Bounding box coordinate data:
↓

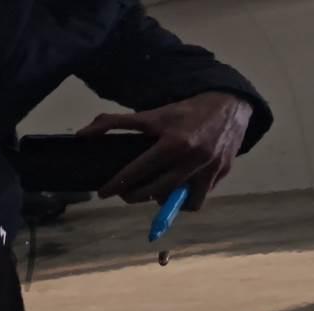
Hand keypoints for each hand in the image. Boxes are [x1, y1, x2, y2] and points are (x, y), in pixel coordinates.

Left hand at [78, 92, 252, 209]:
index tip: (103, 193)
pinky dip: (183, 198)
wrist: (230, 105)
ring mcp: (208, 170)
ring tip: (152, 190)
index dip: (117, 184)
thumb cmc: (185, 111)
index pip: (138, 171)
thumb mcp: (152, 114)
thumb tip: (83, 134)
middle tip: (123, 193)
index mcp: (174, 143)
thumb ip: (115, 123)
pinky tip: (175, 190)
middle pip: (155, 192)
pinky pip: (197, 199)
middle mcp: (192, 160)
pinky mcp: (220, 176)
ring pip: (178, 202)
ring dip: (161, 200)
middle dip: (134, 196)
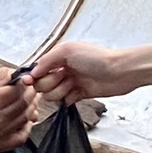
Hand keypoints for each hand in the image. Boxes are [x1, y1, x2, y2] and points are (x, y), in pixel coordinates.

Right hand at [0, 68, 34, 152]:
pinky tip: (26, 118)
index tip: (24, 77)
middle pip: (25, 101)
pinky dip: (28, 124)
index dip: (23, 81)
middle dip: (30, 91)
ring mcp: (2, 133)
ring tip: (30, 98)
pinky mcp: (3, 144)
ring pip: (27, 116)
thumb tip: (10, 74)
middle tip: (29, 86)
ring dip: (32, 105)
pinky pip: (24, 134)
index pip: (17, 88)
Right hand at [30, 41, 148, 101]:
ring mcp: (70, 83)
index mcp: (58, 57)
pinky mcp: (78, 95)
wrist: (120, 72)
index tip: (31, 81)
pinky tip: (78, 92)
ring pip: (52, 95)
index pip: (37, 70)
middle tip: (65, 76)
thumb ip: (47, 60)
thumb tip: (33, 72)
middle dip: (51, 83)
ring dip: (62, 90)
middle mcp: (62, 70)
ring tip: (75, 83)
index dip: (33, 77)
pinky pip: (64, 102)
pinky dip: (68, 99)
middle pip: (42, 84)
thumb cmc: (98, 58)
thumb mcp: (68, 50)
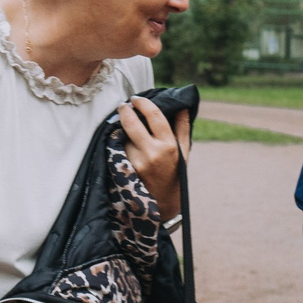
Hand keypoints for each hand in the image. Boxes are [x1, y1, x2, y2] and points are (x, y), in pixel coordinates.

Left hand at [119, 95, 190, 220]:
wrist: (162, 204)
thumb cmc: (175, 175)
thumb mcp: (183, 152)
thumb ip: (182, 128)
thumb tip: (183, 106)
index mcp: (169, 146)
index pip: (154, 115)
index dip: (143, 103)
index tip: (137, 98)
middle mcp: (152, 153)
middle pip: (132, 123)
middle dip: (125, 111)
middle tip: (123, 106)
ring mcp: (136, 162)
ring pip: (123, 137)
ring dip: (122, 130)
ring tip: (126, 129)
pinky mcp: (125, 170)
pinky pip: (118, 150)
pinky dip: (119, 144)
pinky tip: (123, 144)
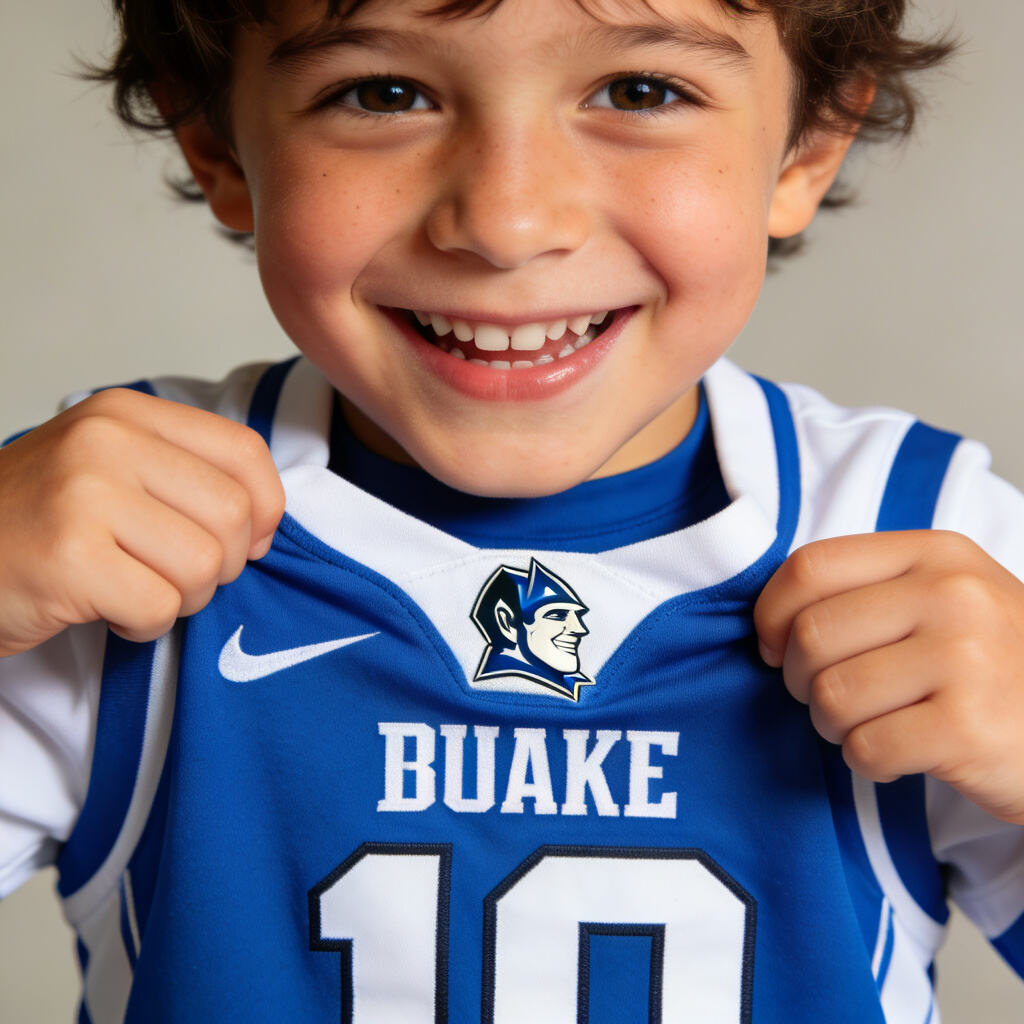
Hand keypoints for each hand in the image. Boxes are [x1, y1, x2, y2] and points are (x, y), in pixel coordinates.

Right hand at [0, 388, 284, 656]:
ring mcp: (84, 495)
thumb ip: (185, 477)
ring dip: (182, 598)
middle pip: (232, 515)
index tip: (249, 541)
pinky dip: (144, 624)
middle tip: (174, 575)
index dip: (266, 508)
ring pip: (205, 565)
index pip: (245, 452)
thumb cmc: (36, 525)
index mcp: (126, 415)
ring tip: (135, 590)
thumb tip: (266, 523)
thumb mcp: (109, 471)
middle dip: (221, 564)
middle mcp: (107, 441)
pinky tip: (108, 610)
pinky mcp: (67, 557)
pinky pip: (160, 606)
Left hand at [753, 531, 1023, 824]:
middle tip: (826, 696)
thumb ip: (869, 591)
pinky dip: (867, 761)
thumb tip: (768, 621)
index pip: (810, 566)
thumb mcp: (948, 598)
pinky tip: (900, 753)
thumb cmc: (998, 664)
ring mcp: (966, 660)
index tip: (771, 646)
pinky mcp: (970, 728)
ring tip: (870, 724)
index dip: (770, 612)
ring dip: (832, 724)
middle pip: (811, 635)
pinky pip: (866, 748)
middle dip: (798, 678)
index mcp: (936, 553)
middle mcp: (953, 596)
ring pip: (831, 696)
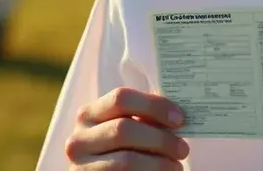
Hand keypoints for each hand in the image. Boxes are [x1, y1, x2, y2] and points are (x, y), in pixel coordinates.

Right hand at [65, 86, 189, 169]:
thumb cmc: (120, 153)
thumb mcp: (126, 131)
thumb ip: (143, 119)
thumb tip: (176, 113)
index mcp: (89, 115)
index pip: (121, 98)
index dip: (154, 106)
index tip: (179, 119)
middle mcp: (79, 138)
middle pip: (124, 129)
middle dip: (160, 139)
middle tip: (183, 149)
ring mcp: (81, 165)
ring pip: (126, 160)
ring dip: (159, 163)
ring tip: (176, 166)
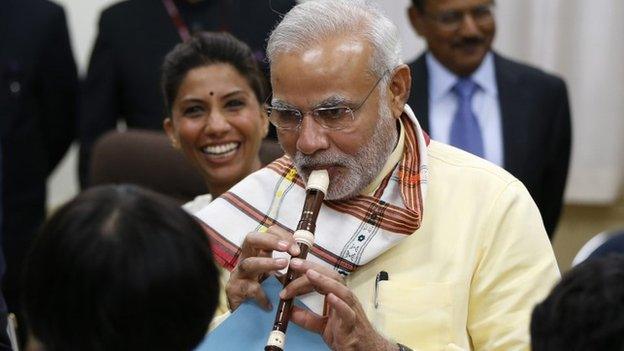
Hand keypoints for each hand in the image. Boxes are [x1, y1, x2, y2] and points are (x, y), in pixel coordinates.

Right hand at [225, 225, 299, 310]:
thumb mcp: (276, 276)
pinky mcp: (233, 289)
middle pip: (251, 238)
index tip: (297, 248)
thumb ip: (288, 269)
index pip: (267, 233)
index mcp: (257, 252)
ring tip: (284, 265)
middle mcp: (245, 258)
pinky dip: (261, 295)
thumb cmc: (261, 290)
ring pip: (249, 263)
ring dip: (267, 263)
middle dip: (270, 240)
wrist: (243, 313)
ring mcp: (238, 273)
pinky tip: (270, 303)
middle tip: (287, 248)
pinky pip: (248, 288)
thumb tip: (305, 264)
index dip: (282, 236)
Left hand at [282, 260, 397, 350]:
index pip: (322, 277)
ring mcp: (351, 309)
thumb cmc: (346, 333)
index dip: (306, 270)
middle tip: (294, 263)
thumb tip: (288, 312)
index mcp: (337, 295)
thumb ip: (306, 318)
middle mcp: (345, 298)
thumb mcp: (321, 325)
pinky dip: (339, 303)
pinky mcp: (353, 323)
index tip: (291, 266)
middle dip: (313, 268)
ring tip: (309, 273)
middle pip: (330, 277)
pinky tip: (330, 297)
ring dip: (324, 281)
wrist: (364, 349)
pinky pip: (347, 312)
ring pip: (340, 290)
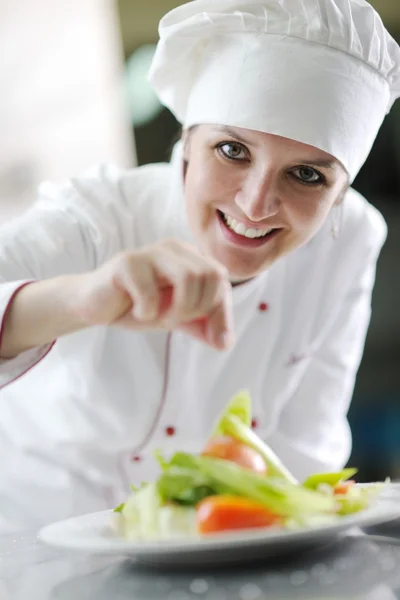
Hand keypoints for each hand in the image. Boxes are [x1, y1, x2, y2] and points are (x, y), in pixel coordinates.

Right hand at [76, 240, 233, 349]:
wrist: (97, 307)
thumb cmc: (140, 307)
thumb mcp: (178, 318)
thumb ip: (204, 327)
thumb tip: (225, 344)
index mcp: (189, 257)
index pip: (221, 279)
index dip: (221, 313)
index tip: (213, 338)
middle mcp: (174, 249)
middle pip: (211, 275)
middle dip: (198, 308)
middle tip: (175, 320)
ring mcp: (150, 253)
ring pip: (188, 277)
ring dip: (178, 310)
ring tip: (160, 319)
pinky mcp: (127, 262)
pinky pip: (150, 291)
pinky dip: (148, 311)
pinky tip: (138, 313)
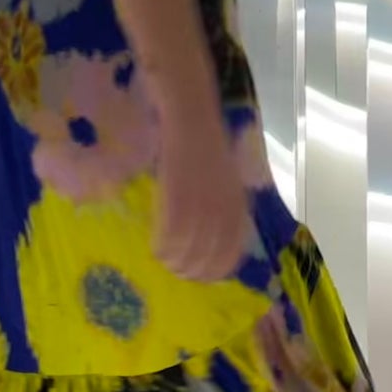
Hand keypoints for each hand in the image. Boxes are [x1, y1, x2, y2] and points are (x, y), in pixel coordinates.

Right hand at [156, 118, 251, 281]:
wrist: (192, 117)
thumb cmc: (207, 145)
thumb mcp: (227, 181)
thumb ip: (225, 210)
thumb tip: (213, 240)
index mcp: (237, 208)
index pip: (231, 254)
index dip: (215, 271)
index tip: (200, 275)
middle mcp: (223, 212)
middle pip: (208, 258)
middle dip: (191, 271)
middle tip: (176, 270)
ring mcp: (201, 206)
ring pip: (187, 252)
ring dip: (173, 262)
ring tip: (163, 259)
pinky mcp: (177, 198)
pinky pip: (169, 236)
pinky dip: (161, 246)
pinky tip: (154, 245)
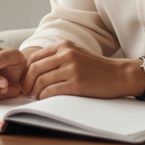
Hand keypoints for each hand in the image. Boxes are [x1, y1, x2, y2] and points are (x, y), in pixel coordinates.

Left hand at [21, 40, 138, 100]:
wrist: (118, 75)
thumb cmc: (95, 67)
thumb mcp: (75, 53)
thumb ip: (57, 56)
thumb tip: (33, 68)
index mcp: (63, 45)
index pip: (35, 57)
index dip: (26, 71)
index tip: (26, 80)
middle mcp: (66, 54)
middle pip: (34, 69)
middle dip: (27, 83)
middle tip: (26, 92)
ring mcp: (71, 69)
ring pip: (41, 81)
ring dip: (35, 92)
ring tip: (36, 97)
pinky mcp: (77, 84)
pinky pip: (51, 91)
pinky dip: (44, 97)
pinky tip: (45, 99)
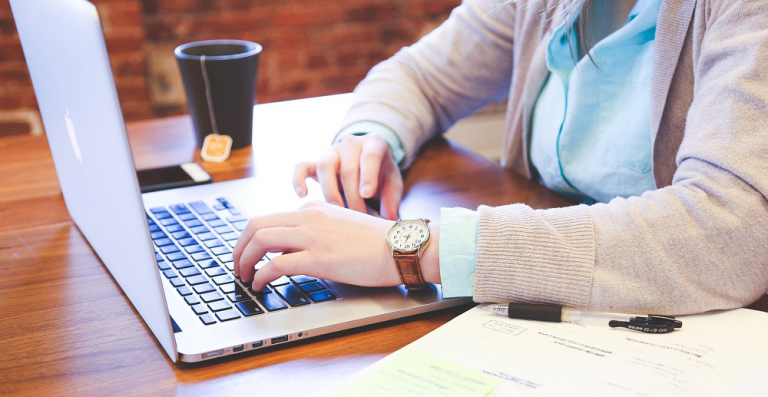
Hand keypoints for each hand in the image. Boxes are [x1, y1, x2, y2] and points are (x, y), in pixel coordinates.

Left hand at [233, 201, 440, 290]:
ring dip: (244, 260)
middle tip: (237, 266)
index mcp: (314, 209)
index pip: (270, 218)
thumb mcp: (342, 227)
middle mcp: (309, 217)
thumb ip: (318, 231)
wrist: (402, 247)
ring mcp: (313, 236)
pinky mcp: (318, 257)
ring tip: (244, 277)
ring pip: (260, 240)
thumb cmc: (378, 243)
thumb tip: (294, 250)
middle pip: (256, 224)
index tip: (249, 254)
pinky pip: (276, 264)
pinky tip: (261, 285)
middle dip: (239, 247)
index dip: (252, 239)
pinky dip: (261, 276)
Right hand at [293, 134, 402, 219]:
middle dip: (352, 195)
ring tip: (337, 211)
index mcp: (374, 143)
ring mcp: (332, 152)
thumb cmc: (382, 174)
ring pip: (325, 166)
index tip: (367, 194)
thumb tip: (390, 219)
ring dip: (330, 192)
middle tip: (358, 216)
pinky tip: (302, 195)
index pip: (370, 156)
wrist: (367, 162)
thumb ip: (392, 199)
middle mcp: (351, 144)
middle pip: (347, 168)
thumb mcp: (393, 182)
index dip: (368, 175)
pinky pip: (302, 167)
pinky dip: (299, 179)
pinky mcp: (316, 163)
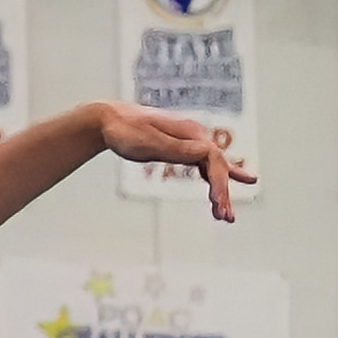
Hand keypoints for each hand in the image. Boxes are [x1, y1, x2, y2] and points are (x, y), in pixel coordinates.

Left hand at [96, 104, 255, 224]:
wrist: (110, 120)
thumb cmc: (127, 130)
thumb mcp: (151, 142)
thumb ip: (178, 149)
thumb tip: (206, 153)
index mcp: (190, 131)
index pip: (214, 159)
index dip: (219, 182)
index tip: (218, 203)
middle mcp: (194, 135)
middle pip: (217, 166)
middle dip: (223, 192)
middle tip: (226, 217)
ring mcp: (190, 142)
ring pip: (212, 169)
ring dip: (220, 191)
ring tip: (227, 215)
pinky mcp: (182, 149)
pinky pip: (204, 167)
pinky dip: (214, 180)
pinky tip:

↑

- _Try it_: Leaving every picture aside, reproduce exactly the lines above from the one with "ring tip: (126, 129)" up to and including the one with "thumb cmc: (36, 525)", and no others.

- _Result_:
ring tip: (126, 129)
pinky mcp: (125, 170)
pinky pip: (118, 150)
pinky dip: (119, 144)
pinky tip: (123, 144)
Hand keypoints for each hand in the image. Boxes are [x1, y1, x2, y2] and points are (x, y), in pixel coordinates.

Right hand at [0, 388, 284, 656]:
ring mcp: (84, 495)
thumb ip: (185, 477)
ring dip: (182, 598)
middle pip: (232, 515)
index tip: (249, 541)
pinky dip: (144, 624)
middle tip: (174, 575)
index dip: (266, 508)
ring pip: (205, 565)
index pip: (245, 452)
thumb cmc: (36, 525)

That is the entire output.